By FXEmpire.com - Commodities forecast: Technical analysis for gold using graphs and indicators Wednesday - March 21, 2012.
Let's see the video Gold forecast March 21, 2012.
The gold markets fell again during the session on Tuesday as the market continues to consolidate just above the $1,640 level. The area has been supportive lately, and there are still plenty of reasons to own the metal for the long term, as central banks around the world continue to flood the markets with liquidity. The reality is that the fiat currencies are going to be expanded, and this will over the long term help boost demand for precious metals such as gold.
However, the recent action has us concerned, and we are ready to step back from this market for a while.
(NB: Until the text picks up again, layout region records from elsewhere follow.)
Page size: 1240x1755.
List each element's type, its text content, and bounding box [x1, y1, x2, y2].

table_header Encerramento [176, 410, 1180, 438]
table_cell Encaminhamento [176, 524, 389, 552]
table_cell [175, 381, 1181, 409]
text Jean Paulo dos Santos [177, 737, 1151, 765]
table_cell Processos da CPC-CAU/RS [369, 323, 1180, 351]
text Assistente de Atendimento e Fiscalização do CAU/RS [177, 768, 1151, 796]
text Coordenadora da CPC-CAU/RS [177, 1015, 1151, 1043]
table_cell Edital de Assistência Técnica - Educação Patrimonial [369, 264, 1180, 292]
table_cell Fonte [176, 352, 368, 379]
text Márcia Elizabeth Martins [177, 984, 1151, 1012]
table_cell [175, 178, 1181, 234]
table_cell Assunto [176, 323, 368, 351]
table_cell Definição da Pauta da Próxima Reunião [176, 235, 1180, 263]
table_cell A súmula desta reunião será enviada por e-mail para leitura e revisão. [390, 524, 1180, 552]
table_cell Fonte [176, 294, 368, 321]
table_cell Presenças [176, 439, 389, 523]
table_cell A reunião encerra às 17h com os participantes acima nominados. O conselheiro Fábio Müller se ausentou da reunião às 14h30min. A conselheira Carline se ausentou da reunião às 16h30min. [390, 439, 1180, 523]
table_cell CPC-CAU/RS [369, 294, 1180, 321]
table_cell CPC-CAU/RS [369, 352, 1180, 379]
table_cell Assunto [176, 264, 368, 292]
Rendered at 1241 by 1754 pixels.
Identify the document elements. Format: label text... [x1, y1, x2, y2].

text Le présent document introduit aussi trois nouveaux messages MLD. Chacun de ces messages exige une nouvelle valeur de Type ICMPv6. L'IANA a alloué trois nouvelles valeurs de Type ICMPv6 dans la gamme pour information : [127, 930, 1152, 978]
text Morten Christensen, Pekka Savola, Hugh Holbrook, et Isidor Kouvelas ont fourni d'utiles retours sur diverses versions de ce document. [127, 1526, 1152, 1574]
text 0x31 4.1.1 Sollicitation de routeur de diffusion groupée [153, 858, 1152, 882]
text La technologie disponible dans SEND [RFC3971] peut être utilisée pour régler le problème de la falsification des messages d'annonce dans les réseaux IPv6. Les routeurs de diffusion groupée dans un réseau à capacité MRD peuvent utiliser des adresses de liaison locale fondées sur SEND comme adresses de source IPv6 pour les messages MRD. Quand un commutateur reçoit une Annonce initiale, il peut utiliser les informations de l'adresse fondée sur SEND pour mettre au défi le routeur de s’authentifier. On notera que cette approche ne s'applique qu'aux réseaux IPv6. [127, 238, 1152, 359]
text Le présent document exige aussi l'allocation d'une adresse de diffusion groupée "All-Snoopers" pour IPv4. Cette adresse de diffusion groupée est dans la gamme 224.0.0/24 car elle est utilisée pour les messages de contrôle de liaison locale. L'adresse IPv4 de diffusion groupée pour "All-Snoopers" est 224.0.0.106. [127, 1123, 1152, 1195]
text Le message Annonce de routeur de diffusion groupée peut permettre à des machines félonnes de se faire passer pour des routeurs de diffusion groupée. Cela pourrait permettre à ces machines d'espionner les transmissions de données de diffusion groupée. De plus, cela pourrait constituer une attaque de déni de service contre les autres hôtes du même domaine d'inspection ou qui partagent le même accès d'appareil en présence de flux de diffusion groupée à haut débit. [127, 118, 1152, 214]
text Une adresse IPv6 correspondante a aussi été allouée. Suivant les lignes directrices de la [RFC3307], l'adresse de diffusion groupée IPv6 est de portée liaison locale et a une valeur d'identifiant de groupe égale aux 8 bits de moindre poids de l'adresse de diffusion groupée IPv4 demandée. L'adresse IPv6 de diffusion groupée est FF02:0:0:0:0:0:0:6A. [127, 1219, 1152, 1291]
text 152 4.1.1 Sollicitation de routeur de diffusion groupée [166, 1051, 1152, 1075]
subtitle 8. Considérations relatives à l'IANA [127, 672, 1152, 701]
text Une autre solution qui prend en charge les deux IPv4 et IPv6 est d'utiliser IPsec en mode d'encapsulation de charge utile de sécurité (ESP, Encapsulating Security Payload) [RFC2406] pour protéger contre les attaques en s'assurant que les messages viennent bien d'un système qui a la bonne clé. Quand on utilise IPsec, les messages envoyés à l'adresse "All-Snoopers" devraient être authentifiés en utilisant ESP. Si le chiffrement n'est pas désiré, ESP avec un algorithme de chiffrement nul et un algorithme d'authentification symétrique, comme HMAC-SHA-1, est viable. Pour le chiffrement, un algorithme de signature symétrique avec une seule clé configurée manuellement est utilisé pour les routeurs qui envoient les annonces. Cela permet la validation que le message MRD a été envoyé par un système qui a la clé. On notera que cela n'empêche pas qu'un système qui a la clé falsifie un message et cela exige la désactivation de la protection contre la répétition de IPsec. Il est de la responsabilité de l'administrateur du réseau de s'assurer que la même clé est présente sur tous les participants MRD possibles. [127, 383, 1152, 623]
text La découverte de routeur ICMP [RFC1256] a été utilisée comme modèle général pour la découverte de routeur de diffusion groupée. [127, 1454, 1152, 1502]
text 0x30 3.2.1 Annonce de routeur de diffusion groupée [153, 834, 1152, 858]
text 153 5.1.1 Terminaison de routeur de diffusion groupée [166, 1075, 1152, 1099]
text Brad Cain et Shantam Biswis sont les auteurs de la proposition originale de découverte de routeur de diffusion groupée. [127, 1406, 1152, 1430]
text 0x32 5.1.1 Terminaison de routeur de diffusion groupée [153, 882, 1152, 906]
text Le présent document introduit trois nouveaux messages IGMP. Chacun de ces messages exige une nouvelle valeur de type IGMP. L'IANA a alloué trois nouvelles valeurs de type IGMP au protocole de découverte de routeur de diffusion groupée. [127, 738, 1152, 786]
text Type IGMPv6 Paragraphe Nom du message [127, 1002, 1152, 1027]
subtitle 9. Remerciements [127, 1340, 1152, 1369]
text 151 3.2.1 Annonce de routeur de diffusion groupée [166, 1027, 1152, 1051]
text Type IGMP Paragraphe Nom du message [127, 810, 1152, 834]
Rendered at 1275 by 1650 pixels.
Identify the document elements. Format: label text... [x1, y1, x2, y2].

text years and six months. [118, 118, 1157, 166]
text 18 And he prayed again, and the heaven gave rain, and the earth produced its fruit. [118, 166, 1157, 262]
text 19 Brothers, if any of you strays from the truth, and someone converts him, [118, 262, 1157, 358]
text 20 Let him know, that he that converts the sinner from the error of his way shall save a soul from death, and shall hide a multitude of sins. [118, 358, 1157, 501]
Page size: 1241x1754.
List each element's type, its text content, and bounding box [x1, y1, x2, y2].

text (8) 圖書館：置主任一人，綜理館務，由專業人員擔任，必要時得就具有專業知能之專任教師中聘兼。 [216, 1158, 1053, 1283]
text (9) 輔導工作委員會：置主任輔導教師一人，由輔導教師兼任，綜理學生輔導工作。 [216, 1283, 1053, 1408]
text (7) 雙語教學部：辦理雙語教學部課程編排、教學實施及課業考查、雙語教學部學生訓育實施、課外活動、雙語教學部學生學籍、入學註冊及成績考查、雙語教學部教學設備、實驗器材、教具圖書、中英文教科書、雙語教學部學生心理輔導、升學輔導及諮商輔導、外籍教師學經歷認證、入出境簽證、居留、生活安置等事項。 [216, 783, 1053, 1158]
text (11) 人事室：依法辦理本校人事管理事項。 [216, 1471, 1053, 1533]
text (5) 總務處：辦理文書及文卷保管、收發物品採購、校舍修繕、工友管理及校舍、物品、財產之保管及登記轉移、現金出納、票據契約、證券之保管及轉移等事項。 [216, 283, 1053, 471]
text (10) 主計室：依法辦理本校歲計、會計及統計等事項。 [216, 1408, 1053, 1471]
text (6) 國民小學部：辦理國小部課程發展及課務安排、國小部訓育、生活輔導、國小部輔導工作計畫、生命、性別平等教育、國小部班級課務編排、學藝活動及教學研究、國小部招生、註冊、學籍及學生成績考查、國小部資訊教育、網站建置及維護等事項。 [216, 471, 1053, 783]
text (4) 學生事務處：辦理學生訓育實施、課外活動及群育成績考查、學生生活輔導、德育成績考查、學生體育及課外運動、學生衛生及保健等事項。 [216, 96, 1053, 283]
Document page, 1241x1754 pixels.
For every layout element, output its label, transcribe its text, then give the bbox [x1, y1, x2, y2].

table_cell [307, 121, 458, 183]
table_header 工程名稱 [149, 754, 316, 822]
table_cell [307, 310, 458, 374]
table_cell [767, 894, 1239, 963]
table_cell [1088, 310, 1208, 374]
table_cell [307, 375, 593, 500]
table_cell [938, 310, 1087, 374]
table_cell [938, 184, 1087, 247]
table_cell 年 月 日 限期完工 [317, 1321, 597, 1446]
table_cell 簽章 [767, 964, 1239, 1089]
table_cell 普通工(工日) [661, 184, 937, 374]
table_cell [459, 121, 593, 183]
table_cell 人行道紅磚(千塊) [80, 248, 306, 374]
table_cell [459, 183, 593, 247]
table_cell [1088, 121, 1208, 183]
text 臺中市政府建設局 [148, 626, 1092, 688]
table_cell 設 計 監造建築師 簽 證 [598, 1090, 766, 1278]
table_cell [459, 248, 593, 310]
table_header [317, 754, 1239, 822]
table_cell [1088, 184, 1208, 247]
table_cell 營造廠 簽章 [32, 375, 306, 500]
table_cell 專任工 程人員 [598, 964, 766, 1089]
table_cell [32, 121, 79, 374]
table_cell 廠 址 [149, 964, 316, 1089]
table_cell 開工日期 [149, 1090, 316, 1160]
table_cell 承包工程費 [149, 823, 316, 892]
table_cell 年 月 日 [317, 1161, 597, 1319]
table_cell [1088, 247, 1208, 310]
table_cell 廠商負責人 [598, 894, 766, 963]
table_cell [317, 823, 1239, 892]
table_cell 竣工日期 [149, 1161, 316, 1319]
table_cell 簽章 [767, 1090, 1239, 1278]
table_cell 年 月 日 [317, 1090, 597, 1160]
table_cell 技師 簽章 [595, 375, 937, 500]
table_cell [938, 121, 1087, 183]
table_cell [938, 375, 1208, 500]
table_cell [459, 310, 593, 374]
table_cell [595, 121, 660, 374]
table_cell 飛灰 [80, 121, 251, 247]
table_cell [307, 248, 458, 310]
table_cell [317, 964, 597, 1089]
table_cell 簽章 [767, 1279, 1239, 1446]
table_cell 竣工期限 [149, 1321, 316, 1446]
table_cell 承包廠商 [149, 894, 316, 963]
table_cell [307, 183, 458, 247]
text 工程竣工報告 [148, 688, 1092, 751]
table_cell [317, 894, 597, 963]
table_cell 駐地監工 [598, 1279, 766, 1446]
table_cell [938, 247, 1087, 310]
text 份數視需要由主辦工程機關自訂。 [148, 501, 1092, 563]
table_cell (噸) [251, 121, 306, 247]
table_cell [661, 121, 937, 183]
There are some signs that we could fall further, but it is so difficult to sell this market presently simply because of the massive uptrend that it is still in. The reasons that propelled gold over the last eleven years remain, and until they change, selling isn’t really a thought.
The Tuesday session formed a pretty bearish candle, and it looks as if the $1,640 level is going to be tested yet again. Essentially, we are simply waiting for a buy signal, but just aren’t getting one. This market is still a long term buy-and-hold market to us, but it is obvious that the market needs to go through a bit more of a correction at this point in time.
The $1,600 level will be the next spot we try to find supportive action in which to buy the gold markets. The $1,550 and $1,500 levels also will offer potential levels in which to buy. We don’t know if that is where we go, but there are areas at those handles that should continue to keep the market supported. The recent action has been someone hard fought, but the one thing we haven’t seen is strong demand. Because of this, it is very difficult to buy at this point, and we feel that the best way going forward is to buy gold at lower levels as we feel we will be able to buy it cheaper in the near future.